Like, for example, in Keeper, I knew I wanted the world to be global. I knew I wanted it because I, I knew they were having a big problem. And it's hard sometimes when a story is isolated to just like one city or one school or something like that for it to feel like this is really a global thing that everyone is affected by when you.

But how come all the scenes take place in this one city? Um, and so I wanted it to be a global world and I realized, okay, well, then that's going to affect how they're able to travel because, you know, if my kids are living all over the world and they're going to one school, how are they going to get there without some of them needing, like, 24 hour flights to get to school every morning?

And so that, you know, create is where I created it. came up with light leaping. And then it was like, okay, well, if light leaping is a part of their world, then how will that affect other things? Their buildings would need to be built a certain way. Their clothes would probably need to be built a certain way.
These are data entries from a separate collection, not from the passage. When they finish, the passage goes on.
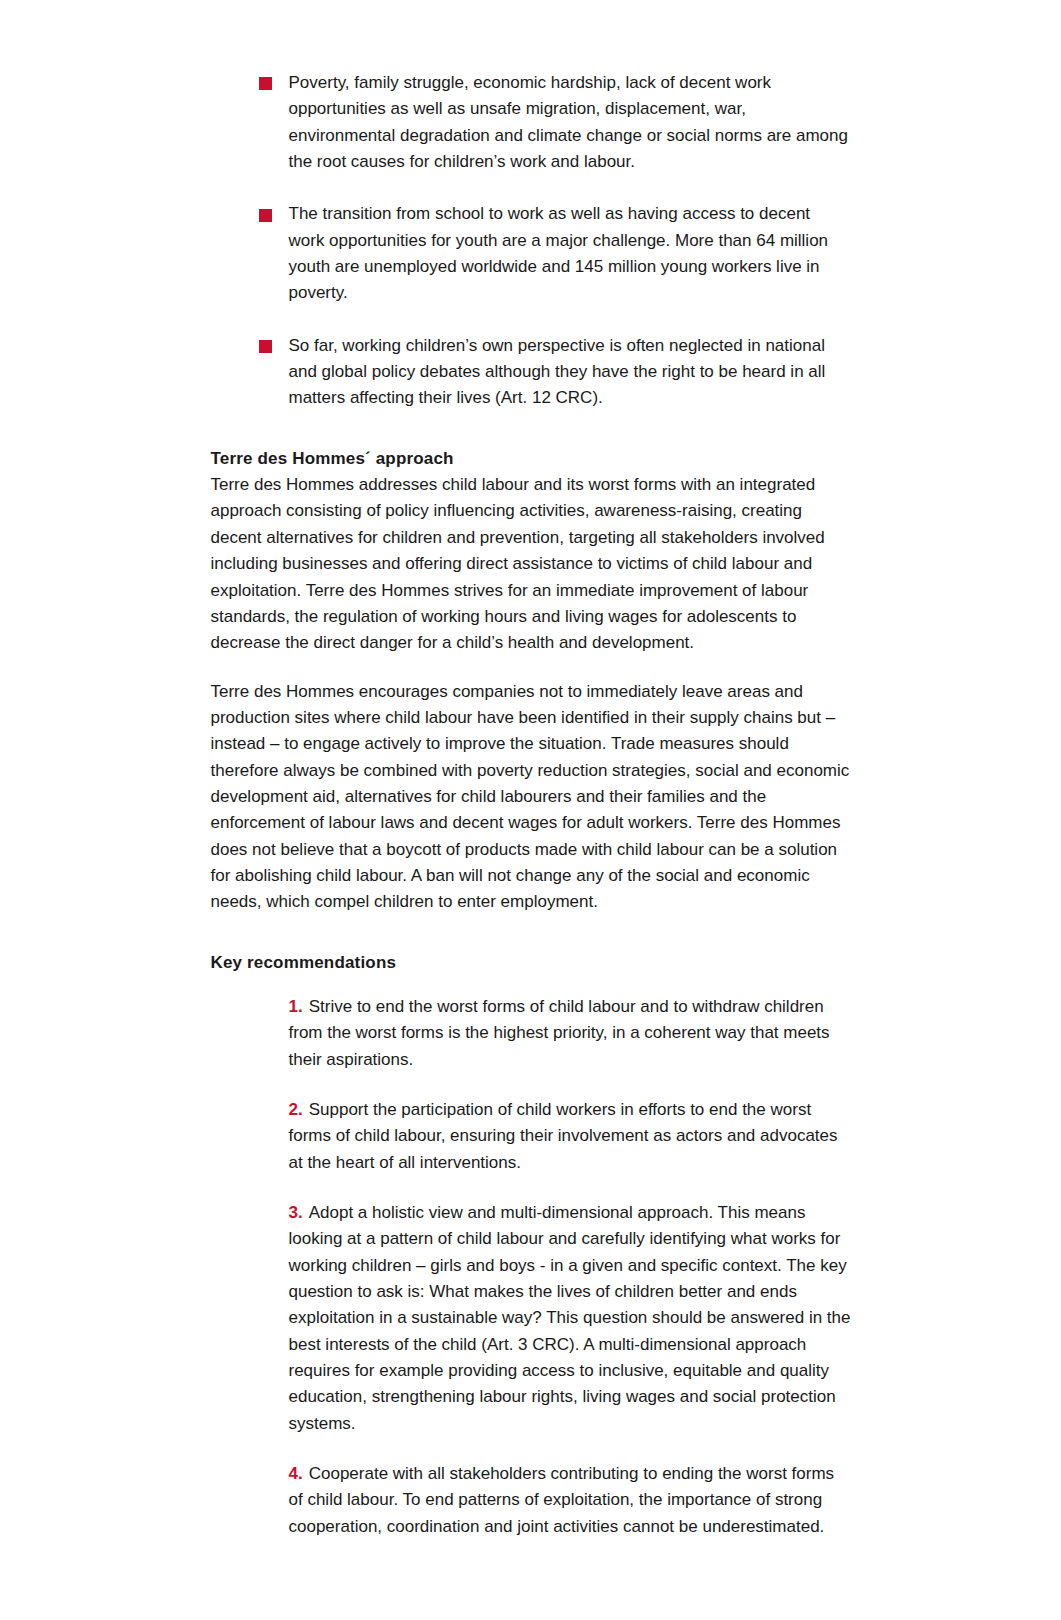Poverty, family struggle, economic hardship, lack of decent work opportunities as well as unsafe migration, displacement, war, environmental degradation and climate change or social norms are among the root causes for children’s work and labour.
The transition from school to work as well as having access to decent work opportunities for youth are a major challenge. More than 64 million youth are unemployed worldwide and 145 million young workers live in poverty.
So far, working children’s own perspective is often neglected in national and global policy debates although they have the right to be heard in all matters affecting their lives (Art. 12 CRC).
Terre des Hommes´ approach
Terre des Hommes addresses child labour and its worst forms with an integrated approach consisting of policy influencing activities, awareness-raising, creating decent alternatives for children and prevention, targeting all stakeholders involved including businesses and offering direct assistance to victims of child labour and exploitation. Terre des Hommes strives for an immediate improvement of labour standards, the regulation of working hours and living wages for adolescents to decrease the direct danger for a child’s health and development.
Terre des Hommes encourages companies not to immediately leave areas and production sites where child labour have been identified in their supply chains but – instead – to engage actively to improve the situation. Trade measures should therefore always be combined with poverty reduction strategies, social and economic development aid, alternatives for child labourers and their families and the enforcement of labour laws and decent wages for adult workers. Terre des Hommes does not believe that a boycott of products made with child labour can be a solution for abolishing child labour. A ban will not change any of the social and economic needs, which compel children to enter employment.
Key recommendations
Strive to end the worst forms of child labour and to withdraw children from the worst forms is the highest priority, in a coherent way that meets their aspirations.
Support the participation of child workers in efforts to end the worst forms of child labour, ensuring their involvement as actors and advocates at the heart of all interventions.
Adopt a holistic view and multi-dimensional approach. This means looking at a pattern of child labour and carefully identifying what works for working children – girls and boys - in a given and specific context. The key question to ask is: What makes the lives of children better and ends exploitation in a sustainable way? This question should be answered in the best interests of the child (Art. 3 CRC). A multi-dimensional approach requires for example providing access to inclusive, equitable and quality education, strengthening labour rights, living wages and social protection systems.
Cooperate with all stakeholders contributing to ending the worst forms of child labour. To end patterns of exploitation, the importance of strong cooperation, coordination and joint activities cannot be underestimated.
They would need gadgets. And I just kind of followed that logic all the way down as far as it trickled. And then I'd go back and make another decision, trying again to keep in mind the decisions I'd already made. And I'd follow the logic down of that. And. The really interesting thing was that sometimes it meant I had to put things into the world that I didn't want, you know, that it wasn't an ideal world, but that's kind of my second tip is you probably don't want to create a perfect world because if it's perfect, there's probably not a lot of story there.

So I realized I was creating this world that. At first glance, it looked amazing. Um, the analogy I kind of use is like a diamond. You know, when you see a diamond for the first time, it just is sparkly and amazing. But if you have a trained eye, and you know where to look, there's probably some inclusions in it.

Some little tiny imperfections that are in there. And that's kind of where The Lost Cities are at. It is this beautiful, glittering, shimmering, wonderful world that has a lot of flaws that a lot of them have not been seeing, and some of them have been seeing. And that's really where my story, the heart of it is, is that this world, I let it have the flaws that logically it would have.

And I didn't put in the flaws to arbitrarily say, well, this is the theme I want to explore, because I think it would have felt very forced. Instead, it was just, well, given what I know about the creatures, given what I know about the decisions I've made, like, this is. Where they'd be excelling and this is where they would be failing and I just really try to stick stick to that and I guess that's the third thing is you got to stick to it and and try to have that consistency because especially when you write for kids they read your books over and over and over again and the tiniest inconsistency. They will email you about. And point out and you'll be sitting there like oh you're right

Darn. So don't try to really, uh, be as consistent as you possibly can. 

Zibby: Wow. Well, I have to say, my kids have not read your books yet, so I just got them the box series. So we will be, uh, you know, diving in very soon with books all over the place. So you will be keeping me company in, in many forms around the house.

Shannon: Well, I hope they enjoy. I always say if they don't, just don't tell me. I won't. But I hope they enjoy, I mean, I, I like them, is the best endorsement I can give. 

Zibby: Oh, that's awesome. Well, Shannon, thank you so much, and I hope that we meet again, I'd love you to come to my store if you ever have any interest in Santa Monica, we'd love to have you, and yeah, just stay safe.

Great to connect. 

Shannon: Yeah, thank you so much. And I promise if we do connect, I will try to talk a little bit less about toddler vomit. 

Zibby: That won't be hard. Well, I hope it was as fun as you hoped. 

Shannon: It was. Thank you so much. 

Zibby: Have a great day. Okay. Bye bye.